Junger ’84 Discusses Tribe on NPR

Photo © Tim Hetherington

Sebastian Junger. (Photo by Tim Hetherington)

On his website, Sebastian Junger ’84 writes that his latest book, Tribe: On Homecoming and Belonging (Twelve, May 24, 2016), is “about why tribal sentiment is such a rare and precious thing in modern society, and how the lack of it has affected us all. It’s about what we can learn from tribal societies about loyalty and belonging and the eternal human quest for meaning. … Humans don’t mind duress, in fact they thrive on it. What they mind is not feeling necessary.”

On May 21, Scott Simon, host of NPR’s Weekend Edition Saturday, invited Junger to discuss the origin and thesis behind Tribe.The two journalists had both spent time in Sarajevo in 1993–94 during the siege and shared recollections of a young woman, who had been a teen then and is a journalist in Bosnia now.

Simon asked Junger to recall a recent conversation with that journalist in Bosnia, which illustrated an unexpected emotional response to the current peace in the region. “[S]he said, we were better people during the siege. We helped each other. We lived more closely. We would have died for each other. And now.., we’re a wealthy society. And everyone just lives for themselves. And everyone’s depressed….”

Simon also noted the discomfort Junger feels with the term PTSD.

“Well, it has its use,” Junger acknowledged. “It describes a long-term reactions to trauma that some people get.” However, he noted the discrepancy between the relatively low numbers of soldiers who see combat, versus the high percentage who seek help under that tag.
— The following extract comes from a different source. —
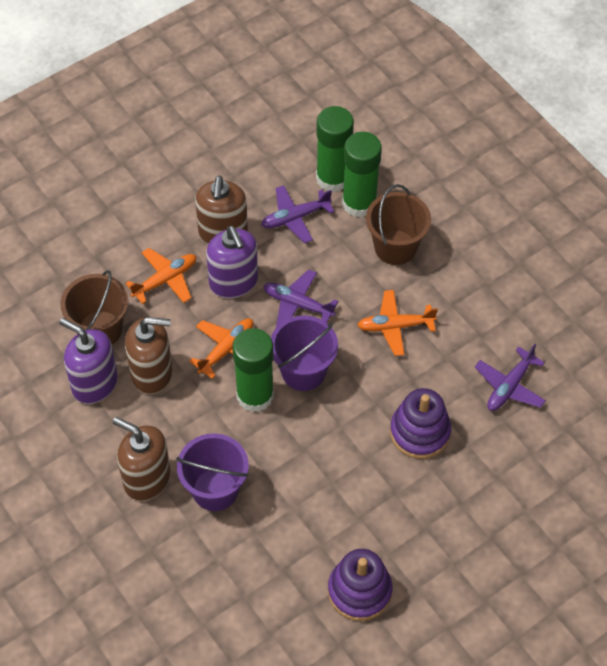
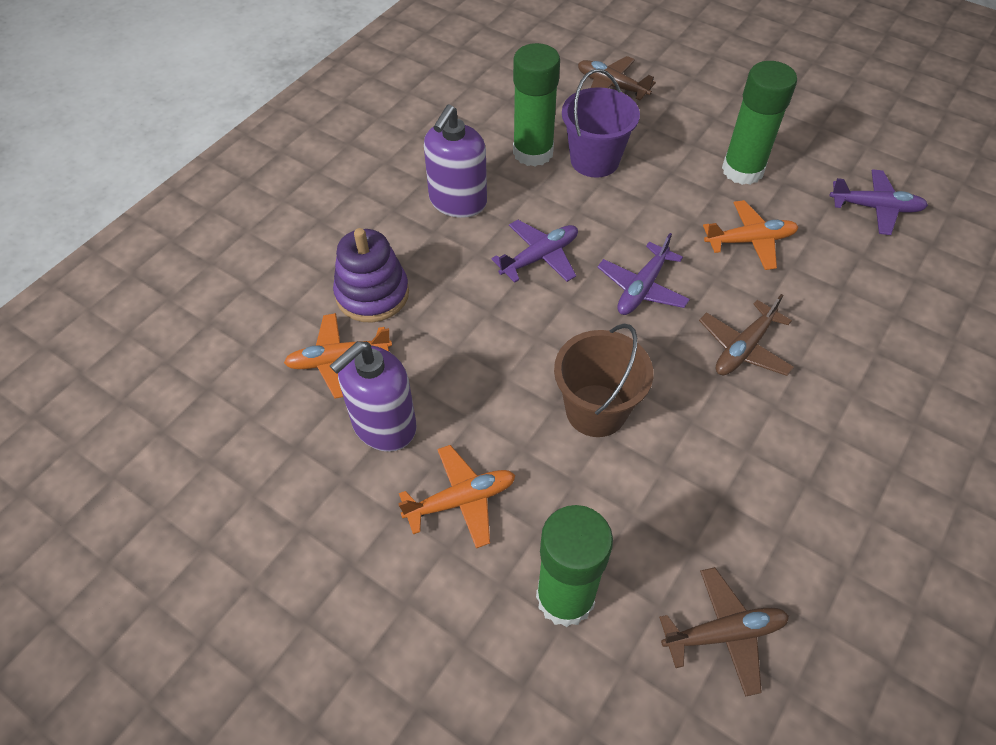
brown bucket: 2 -> 1
brown plane: 0 -> 3
brown soap dispenser: 3 -> 0
purple bucket: 2 -> 1
purple stacking toy: 2 -> 1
That fact prompted Junger to use his Wesleyan anthropology major—with fieldwork on the Navajo Reservation—as a lens. “I bet the Navajo, the Apache, the Comanche, the Cheyenne, the Sioux, the Kiowa—very, very warlike societies…weren’t getting PTSD,” he hypothesized. Perhaps the society to which the warrior returns is a key factor in the ease of transition from battlefield to home. “And if you come home to a cohesive tribal society, maybe you recover quite quickly from trauma.”

“I think psychological counseling is very important for people who have been traumatized,” he told Simon. “But what do you do with the people who weren’t traumatized, who don’t feel like they should be home? They no longer feel like they belong to the society they fought for.”